Assignment A.
List every organization, institution, or news outlet named in the PET imaging article.
Assignment B.
Please reproduce the PET imaging article word for word, from "The foundation technology" to "on 20 June.".

Exercise passage.
++++

The foundation technology has been developed by researchers at the University of Sydney’s School of Physics and Brain and Mind Research Institute as reported in the Journal of the Royal Society Interface on 20 June.
“Animal imaging such as positron emission tomography (PET) is almost always performed using anaesthesia to keep the animal still because any movement prevents useful three-dimensional PET images from being reconstructed,” said Andre Kyme, who did the research as part of his PhD under the supervision of Associate Professor Roger Fulton.
Even a small amount of motion results in images becoming blurred and prevents useful conclusions about the process being studied.
“Anaesthetising animals is a problem for two reasons: anaesthetic drugs can change what’s measured in the brain, and having the animal asleep prevents us from being able to image what’s happening in the brain while the animal is fully responsive and able to behave normally,” Andre Kyme said.
The non-invasive new method used by the researchers involves tracking an animal’s head motion at 30 frames a second then correcting for the motion so that the PET scanner is ‘unaware’ that the animal moved.
As reported by the ABC the rats “wear a marker on their heads tracked by two cameras linked to a computer, which then processes the movements and accounts for these in the PET scan. The researchers showed the system could be used to track the head of a rat while their body was kept still in a tube inside the scanner, or as it was free to move around a small box designed to fit in the scanner.”
The study provides evidence that rats which are awake and unrestrained, especially those able to behave normally, can have their motion tracked relatively simply and inexpensively. The conclusion is that compensating for the motion of awake rats, even those which are completely free to move and behave normally, is now viable.
“All the data collected is adjusted, based on the motion we’ve measured, so that useful 3D images can be reconstructed. Many powerful experiments to study brain function and correlate it with animal behaviour become possible if animals can be imaged while awake and unrestrained,” Kyme said.
“For example, suppose we wanted to study which parts of the brain were most active when an animal was performing a specific task, or compare brain function with and without social interaction – these things are currently not possible using PET. The study of diseases such as Parkinson’s and schizophrenia are among the areas of mental health which could potentially benefit.
“It is widely accepted amongst researchers that being able to study an alive and awake animal through imaging would be a great milestone. We’re trying to enable data from animal imaging to be more useful and more powerful than it has been, and better able to translate what’s happening in the animal to humans in the clinic.”

++++

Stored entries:

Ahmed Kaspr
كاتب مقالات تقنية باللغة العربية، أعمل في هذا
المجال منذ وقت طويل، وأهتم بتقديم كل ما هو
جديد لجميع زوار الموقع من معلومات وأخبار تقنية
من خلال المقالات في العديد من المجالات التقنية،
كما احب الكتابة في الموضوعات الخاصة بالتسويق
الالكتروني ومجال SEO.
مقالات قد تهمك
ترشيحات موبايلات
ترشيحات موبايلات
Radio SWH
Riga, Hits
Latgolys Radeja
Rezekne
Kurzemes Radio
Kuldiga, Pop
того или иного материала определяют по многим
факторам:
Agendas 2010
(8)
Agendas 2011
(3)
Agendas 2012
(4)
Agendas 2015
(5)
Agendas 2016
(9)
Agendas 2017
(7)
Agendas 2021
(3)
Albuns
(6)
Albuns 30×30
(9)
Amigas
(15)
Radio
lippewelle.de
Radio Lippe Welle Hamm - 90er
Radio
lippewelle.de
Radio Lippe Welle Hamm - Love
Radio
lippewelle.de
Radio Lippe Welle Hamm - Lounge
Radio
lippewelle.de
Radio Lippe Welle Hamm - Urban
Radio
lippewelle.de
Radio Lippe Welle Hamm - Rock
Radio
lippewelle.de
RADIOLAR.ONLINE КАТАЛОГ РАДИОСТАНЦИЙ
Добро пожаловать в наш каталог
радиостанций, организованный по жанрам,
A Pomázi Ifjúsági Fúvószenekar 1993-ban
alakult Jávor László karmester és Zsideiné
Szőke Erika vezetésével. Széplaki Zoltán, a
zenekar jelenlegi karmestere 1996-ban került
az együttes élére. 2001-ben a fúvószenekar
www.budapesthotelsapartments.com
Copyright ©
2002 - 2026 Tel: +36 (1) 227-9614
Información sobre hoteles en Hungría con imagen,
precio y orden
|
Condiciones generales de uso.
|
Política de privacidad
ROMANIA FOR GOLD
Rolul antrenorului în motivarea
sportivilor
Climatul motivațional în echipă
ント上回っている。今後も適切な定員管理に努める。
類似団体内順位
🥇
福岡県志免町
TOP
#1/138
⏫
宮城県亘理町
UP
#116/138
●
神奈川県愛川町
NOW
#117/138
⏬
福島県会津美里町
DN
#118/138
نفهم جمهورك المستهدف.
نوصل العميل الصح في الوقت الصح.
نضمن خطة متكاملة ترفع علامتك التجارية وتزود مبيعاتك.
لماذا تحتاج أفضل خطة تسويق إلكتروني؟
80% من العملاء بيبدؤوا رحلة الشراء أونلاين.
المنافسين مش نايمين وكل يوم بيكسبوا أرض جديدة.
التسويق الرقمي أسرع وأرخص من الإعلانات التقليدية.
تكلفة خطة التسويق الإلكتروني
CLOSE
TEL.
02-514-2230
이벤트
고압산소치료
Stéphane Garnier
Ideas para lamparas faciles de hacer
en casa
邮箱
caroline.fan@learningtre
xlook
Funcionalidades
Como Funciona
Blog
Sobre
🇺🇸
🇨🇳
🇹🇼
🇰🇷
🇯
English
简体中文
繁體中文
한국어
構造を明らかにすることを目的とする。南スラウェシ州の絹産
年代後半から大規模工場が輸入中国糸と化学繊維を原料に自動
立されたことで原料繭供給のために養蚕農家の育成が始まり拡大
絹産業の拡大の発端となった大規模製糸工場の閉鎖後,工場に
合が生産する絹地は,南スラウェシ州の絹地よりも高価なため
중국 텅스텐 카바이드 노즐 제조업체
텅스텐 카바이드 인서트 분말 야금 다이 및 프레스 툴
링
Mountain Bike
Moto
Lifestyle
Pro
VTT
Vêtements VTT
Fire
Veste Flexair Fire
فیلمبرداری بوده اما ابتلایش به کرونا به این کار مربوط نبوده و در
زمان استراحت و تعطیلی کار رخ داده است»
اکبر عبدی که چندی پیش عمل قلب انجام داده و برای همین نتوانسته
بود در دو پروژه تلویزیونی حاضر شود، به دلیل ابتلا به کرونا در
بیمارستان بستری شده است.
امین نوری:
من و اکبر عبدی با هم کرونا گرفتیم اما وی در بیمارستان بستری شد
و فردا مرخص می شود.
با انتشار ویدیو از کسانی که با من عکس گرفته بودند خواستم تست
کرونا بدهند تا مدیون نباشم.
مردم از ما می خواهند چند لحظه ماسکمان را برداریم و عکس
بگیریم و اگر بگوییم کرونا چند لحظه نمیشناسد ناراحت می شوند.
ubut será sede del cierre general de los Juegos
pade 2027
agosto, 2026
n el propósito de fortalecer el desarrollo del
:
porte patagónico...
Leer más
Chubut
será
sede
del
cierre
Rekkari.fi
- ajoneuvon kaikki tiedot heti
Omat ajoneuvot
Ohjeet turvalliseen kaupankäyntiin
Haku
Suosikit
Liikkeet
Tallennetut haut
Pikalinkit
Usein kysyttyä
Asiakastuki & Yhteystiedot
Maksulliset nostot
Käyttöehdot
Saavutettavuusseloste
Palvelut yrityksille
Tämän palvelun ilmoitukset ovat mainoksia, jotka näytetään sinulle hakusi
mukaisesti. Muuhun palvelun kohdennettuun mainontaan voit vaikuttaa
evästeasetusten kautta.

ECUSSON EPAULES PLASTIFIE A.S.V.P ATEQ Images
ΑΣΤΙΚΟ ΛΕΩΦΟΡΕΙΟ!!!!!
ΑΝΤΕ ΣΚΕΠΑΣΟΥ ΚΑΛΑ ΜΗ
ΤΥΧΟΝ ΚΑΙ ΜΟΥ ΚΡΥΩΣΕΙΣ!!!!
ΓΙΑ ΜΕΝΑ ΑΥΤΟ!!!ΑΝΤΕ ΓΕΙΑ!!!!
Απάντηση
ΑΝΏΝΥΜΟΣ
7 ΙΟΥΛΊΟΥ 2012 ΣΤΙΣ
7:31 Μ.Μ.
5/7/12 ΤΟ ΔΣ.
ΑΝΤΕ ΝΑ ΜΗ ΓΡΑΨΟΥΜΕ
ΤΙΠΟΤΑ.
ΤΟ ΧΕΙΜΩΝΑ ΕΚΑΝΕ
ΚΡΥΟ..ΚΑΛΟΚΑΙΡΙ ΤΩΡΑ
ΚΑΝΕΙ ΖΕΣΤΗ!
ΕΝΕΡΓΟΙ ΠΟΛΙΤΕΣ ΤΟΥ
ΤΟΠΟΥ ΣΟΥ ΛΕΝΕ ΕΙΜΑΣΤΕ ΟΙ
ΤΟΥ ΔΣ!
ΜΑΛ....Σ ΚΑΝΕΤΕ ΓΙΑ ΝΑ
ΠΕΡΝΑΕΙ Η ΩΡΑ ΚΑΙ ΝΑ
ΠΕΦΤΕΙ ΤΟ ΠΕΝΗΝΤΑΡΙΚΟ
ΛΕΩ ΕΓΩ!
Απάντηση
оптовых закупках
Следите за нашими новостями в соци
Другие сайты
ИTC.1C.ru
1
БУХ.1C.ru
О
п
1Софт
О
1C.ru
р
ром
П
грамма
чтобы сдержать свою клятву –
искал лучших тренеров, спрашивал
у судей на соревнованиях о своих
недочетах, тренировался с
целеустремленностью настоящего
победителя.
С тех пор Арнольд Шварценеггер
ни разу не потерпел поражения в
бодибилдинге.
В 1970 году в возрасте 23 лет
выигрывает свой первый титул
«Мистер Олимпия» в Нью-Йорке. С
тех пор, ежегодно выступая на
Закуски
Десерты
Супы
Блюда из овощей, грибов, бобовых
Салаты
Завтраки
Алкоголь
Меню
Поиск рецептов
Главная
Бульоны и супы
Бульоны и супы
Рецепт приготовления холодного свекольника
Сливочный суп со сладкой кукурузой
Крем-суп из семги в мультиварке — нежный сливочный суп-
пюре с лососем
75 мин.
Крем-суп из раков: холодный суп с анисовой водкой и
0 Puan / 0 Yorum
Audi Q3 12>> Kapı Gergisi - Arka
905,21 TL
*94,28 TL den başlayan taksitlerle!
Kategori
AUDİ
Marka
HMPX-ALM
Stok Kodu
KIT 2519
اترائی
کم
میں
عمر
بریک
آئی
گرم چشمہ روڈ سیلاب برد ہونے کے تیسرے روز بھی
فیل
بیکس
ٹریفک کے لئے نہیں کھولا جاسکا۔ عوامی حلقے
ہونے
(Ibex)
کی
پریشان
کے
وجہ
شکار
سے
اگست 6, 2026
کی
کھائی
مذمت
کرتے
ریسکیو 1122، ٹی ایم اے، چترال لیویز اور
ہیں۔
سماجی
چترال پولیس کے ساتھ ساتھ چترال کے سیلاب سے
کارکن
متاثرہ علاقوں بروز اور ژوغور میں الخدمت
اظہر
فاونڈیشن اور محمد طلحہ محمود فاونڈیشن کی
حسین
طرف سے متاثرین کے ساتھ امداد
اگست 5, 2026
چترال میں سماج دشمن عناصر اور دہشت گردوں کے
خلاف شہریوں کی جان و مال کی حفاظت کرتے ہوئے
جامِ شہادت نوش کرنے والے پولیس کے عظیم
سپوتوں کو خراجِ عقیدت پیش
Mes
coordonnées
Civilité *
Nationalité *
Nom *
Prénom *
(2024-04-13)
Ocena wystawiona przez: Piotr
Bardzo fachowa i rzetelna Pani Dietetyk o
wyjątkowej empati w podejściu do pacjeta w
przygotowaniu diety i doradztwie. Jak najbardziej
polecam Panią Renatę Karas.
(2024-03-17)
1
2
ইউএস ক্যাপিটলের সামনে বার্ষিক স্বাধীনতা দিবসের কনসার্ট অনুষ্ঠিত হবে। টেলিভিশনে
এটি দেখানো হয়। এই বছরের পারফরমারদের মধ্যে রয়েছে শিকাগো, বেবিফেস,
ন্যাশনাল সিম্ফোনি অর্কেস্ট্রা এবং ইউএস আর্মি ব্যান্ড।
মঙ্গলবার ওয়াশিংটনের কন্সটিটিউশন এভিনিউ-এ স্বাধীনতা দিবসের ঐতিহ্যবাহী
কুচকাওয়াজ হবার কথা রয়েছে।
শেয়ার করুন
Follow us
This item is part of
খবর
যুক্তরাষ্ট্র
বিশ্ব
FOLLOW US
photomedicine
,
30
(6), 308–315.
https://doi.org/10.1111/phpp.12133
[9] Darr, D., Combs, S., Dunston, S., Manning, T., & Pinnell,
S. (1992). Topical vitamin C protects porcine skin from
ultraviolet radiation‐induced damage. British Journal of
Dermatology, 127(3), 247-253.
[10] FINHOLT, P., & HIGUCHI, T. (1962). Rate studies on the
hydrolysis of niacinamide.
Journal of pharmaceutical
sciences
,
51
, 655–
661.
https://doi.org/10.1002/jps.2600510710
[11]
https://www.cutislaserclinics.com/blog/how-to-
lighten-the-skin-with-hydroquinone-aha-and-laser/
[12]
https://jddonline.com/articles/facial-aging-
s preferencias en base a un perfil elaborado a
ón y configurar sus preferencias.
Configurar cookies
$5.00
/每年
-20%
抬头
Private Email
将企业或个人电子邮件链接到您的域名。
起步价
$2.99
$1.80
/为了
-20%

++++

Answer A.
University of Sydney
School of Physics
Brain and Mind Research Institute
Journal of the Royal Society Interface
ABC

Answer B.
The foundation technology has been developed by researchers at the University of Sydney’s School of Physics and Brain and Mind Research Institute as reported in the Journal of the Royal Society Interface on 20 June.